By gradient, we mean the slope. So we want the point where the slope is 8. The derivative of a function is its slope, so we have to find the derivative for y.

y = (x - 3)(x + 5)

y' = (x - 3)'(x + 5) + (x - 3)(x + 5)'

y' = (1)(x + 5) + (x - 3)(1)

y' = (x + 5) + (x - 3)

y' = 2x + 2

So, since the derivative is the slope, we can find where this equation equals 8.

8 = 2x + 2

6 = 2x

3 = x

Now put that into our original equation to find y:

y = (x - 3)(x + 5)

y = (3 - 3)(3 + 5)

y = (0)(8)

y = 0

That leaves our answer (3,0).

f(x) = (x - 3)(x + 5)

You can get the gradient if you calculate the derivate of the function.

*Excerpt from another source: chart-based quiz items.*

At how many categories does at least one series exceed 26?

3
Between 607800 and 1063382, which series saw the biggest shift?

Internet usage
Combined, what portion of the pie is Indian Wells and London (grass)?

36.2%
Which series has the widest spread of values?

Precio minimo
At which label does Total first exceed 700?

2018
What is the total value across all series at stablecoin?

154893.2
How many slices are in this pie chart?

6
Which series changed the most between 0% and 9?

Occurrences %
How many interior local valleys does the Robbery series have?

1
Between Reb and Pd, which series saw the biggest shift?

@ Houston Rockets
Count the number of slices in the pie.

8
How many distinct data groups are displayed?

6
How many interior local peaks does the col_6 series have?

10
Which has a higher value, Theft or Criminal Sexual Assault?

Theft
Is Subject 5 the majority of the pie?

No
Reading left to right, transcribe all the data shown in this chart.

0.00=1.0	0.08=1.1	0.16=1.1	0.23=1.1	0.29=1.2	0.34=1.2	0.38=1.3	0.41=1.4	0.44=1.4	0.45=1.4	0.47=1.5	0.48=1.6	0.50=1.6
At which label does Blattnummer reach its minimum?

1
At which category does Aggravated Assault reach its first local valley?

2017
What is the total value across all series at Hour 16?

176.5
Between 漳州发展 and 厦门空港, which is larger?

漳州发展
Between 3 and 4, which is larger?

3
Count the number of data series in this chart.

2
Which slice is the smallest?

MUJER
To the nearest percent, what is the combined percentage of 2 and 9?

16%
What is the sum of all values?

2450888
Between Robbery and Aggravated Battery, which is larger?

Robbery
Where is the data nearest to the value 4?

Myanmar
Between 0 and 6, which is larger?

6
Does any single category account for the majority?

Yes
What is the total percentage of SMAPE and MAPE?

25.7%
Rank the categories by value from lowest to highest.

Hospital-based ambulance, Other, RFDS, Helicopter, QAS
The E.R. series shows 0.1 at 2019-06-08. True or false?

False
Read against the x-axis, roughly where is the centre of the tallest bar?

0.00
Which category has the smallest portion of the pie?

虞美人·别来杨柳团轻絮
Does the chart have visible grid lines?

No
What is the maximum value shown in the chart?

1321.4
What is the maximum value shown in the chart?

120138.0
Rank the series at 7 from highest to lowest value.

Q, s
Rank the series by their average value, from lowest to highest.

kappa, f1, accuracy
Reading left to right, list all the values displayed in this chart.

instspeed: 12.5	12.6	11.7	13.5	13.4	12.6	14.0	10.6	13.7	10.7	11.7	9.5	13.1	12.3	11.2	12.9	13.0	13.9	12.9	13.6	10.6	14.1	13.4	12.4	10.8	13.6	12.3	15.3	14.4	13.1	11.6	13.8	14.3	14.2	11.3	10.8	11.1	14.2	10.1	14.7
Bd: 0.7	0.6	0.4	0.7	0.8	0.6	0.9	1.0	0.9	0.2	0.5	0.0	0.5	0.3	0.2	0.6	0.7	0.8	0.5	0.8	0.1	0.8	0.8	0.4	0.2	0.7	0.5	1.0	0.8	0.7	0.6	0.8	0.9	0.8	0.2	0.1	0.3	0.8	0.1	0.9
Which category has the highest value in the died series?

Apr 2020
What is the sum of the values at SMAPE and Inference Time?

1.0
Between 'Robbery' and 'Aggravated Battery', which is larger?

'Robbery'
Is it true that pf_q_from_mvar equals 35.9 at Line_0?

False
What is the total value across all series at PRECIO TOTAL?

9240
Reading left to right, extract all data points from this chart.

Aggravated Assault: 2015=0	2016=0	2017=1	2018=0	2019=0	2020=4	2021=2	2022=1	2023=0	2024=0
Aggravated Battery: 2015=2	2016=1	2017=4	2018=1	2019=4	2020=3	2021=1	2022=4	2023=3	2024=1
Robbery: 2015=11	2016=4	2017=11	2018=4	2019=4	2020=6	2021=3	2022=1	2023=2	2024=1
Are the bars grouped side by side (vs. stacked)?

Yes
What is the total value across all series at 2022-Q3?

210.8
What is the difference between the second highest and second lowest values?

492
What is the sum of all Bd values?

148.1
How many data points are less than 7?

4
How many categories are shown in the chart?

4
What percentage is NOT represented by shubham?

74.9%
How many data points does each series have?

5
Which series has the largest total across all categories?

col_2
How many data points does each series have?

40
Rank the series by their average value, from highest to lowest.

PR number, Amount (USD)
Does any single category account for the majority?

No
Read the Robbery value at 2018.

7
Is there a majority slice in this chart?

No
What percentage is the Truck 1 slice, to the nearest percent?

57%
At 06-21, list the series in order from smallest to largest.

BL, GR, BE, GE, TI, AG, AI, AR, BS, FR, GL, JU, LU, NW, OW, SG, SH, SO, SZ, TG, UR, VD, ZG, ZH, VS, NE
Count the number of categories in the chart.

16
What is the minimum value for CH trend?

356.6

The function looks like: u.v → the derivate will be like: (u'v + v'u) → where:

u = (x - 3) → u' = 1

v = (x + 5) → v' = 1

f'(x) = (u'v + v'u)

f'(x) = (x + 5) + (x - 3)

f'(x) = x + 5 + x - 3

f'(x) = 2x + 2

To find when the gradient is 8, we have to solve the equation: f'(x) = 8

2x + 2 = 8

2x = 6

x = 3 → that is the abscissa of the point

f(x) = (x - 3)(x + 5)

f(3) = (3 - 3)(3 + 5) = 0

The coordinates of the point where the gradient is 8 are (3 ; 0)